Federal relief loan programs run out of money

The SBA says it has stopped accepting PPP applications. Restaurants that applied for the agency’s other COVID-19-related relief loans will be processed on a first-come, first-served basis.
Photograph: Shutterstock

The Small Business Administration (SBA) said it has stopped accepting applications for the two loan programs that were set up to help restaurants and other small businesses survive COVID-19 shutdowns, saying demand has outstripped the supply of funds.

The money earmarked for just one of the funds, the Payroll Protection Program (PPP), totaled $349 billion. The SBA said on its website that it "is unable to accept new applications at this time" for the program "based on available appropriations funding."

The agency said it is also no longer adding lenders to its networks for distributing the PPP funds.

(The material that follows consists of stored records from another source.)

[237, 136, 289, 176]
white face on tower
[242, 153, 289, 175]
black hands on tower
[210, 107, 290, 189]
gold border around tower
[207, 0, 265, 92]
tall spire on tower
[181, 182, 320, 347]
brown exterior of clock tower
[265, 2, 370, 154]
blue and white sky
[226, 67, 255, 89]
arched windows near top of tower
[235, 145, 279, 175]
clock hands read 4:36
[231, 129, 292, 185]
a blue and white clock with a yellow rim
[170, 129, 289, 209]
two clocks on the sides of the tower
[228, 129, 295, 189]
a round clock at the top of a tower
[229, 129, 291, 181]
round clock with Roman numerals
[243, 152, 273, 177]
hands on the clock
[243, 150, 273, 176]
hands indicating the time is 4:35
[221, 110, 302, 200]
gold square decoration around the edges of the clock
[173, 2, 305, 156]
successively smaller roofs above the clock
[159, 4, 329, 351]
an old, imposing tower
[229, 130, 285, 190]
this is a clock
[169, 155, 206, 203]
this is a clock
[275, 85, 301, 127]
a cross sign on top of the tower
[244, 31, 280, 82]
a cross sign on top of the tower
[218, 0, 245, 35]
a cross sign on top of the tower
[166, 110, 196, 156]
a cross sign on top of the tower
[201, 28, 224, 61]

Minority-owned restaurateurs had complained that few lending institutions in their neighborhoods had yet to be included in that network. 

Some funds for the second programs, the Economic Injury Disaster Loans (EIDL), have yet to be allocated, the SBA said on its website. “EIDL applicants who have already submitted their applications will continue to be processed on a first-come, first-served basis."

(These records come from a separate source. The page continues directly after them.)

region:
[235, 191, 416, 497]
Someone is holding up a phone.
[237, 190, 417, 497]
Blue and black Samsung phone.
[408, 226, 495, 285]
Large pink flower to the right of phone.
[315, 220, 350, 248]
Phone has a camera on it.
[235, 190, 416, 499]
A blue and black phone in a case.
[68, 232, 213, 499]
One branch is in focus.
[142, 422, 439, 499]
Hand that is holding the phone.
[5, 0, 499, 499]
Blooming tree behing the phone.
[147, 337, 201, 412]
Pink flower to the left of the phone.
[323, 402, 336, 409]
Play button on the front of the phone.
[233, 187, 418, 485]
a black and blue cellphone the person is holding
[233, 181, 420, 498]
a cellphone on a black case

The SBA alerted would-be applicants as congressional Democrats and Republicans battle over re-upping the loan programs. Last week, Senate Majority Leader Mitch McConnell, R-Ky., proposed allocating another $250 billion for the PPP. Speaker of the House Nancy Pelosi, D-Calif., and Senate minority leader Chuck Schumer, D-N.Y., opposed that measure, saying they’d prefer to see a bill that provided more aid to hospitals and states. They have since proposed a reallocation of $500 billion.

The PPP has been particularly popular among restaurant operators. It permits businesses with fewer than 500 employees to borrow up to 2.5 times their pre-COVID payrolls, up to $10 million. Places that spend at least 75% of the borrowed amount on personnel in the eight weeks following receipt of the loan can have the whole amount forgiven. Others pay an interest rate of 1% on the two-year loans.

More than 108,000 foodservice and lodging facilities have been approved for the loans, for a total of just under $23 billion in assistance, or 9.2% of the total lent, according to the SBA. The total loan pool was distributed through 5,000 lenders, or more than triple the 1,800 institutions that had been approved by the SBA before the program started.

The PPP has been beset with problems since it began on April 3. Participating lenders said they were given little information beforehand about administering the program, and applicants said they were often frustrated by application sites crashing because of the volume.

The SBA and the U.S. Department of the Treasury have acknowledged the extraordinary volume of requests. “The SBA has processed more than 14 years’ worth of loans in less than 14 days,” SBA Administrator Jovita Carranza and Treasury Secretary Steve Mnuchin said in a joint statement.

“We urge Congress to appropriate additional funds for the Paycheck Protection Program—a critical and overwhelmingly bipartisan program—at which point we will once again be able to process loan applications, issue loan numbers, and protect millions more paychecks,” the officials said.